== SUPPLIED DATA ==

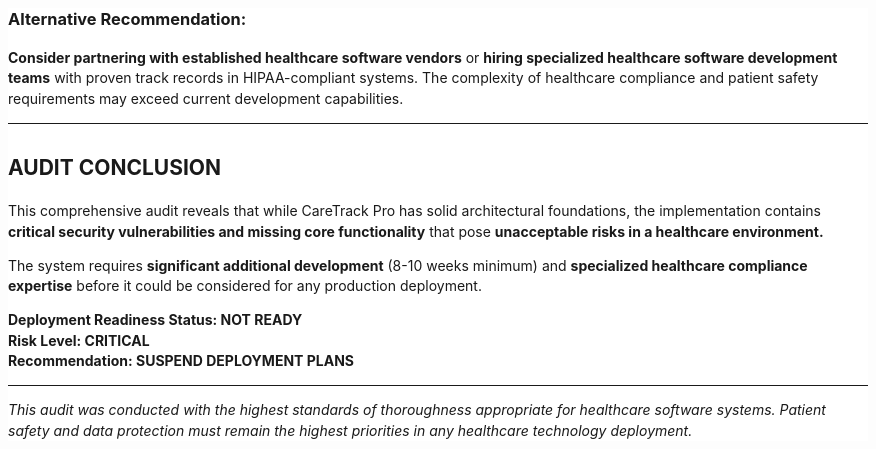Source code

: ### **Alternative Recommendation:**

**Consider partnering with established healthcare software vendors** or **hiring specialized healthcare software development teams** with proven track records in HIPAA-compliant systems. The complexity of healthcare compliance and patient safety requirements may exceed current development capabilities.

---

## **AUDIT CONCLUSION**

This comprehensive audit reveals that while CareTrack Pro has solid architectural foundations, the implementation contains **critical security vulnerabilities and missing core functionality** that pose **unacceptable risks in a healthcare environment.**

The system requires **significant additional development** (8-10 weeks minimum) and **specialized healthcare compliance expertise** before it could be considered for any production deployment.

**Deployment Readiness Status: NOT READY**  
**Risk Level: CRITICAL**  
**Recommendation: SUSPEND DEPLOYMENT PLANS**

---

*This audit was conducted with the highest standards of thoroughness appropriate for healthcare software systems. Patient safety and data protection must remain the highest priorities in any healthcare technology deployment.*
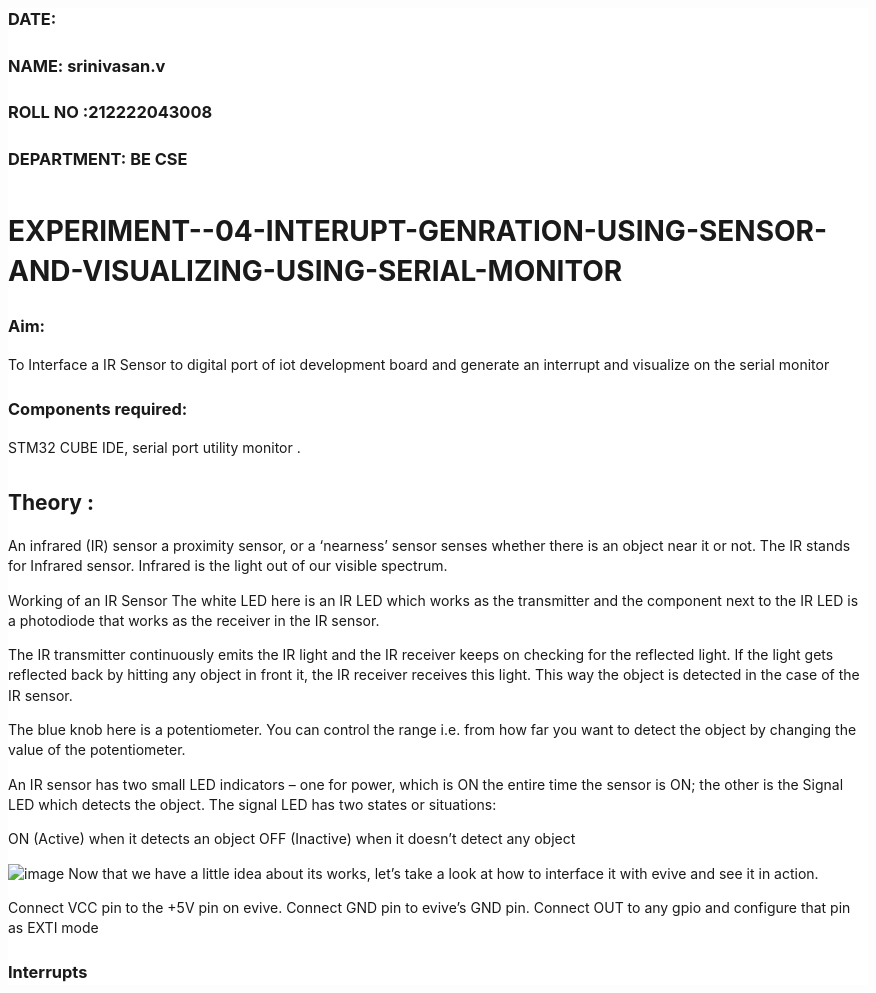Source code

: ###  DATE: 

###  NAME: srinivasan.v
###  ROLL NO :212222043008
###  DEPARTMENT: BE CSE


# EXPERIMENT--04-INTERUPT-GENRATION-USING-SENSOR-AND-VISUALIZING-USING-SERIAL-MONITOR

### Aim:
To Interface a IR Sensor to digital port of iot development board  and generate an interrupt and visualize on the serial monitor 

### Components required:
STM32 CUBE IDE,  serial port utility monitor .


## Theory :

An infrared (IR) sensor a proximity sensor, or a ‘nearness’ sensor senses whether there is an object near it or not. The IR stands for Infrared sensor. Infrared is the light out of our visible spectrum.

Working of an IR Sensor
The white LED here is an IR LED which works as the transmitter and the component next to the IR LED is a photodiode that works as the receiver in the IR sensor.

The IR transmitter continuously emits the IR light and the IR receiver keeps on checking for the reflected light. If the light gets reflected back by hitting any object in front it, the IR receiver receives this light. This way the object is detected in the case of the IR sensor.

The blue knob here is a potentiometer. You can control the range i.e. from how far you want to detect the object by changing the value of the potentiometer.

An IR sensor has two small LED indicators – one for power, which is ON the entire time the sensor is ON; the other is the Signal LED which detects the object. The signal LED has two states or situations:

ON (Active) when it detects an object
OFF (Inactive) when it doesn’t detect any object

![image](https://github.com/vasanthkumarch/EXPERIMENT--04-INTERUPT-GENRATION-USING-SENSOR-AND-VISUALIZING-USING-SERIAL-MONITOR/assets/36288975/9bf61298-1deb-48d7-b88f-bd08e3cc6a83)
Now that we have a little idea about its works, let’s take a look at how to interface it with evive and see it in action.

Connect VCC pin to the +5V pin on evive.
Connect GND pin to evive’s GND pin.
Connect OUT to any gpio and configure that pin as EXTI mode 

### Interrupts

== PROBLEM TO SOLVE ==
Scan the material above for the string "EXPERIMENT". Copy each line that holds it.

== OUTPUT FOR THIS EXERCISE ==
# EXPERIMENT--04-INTERUPT-GENRATION-USING-SENSOR-AND-VISUALIZING-USING-SERIAL-MONITOR
![image](https://github.com/vasanthkumarch/EXPERIMENT--04-INTERUPT-GENRATION-USING-SENSOR-AND-VISUALIZING-USING-SERIAL-MONITOR/assets/36288975/9bf61298-1deb-48d7-b88f-bd08e3cc6a83)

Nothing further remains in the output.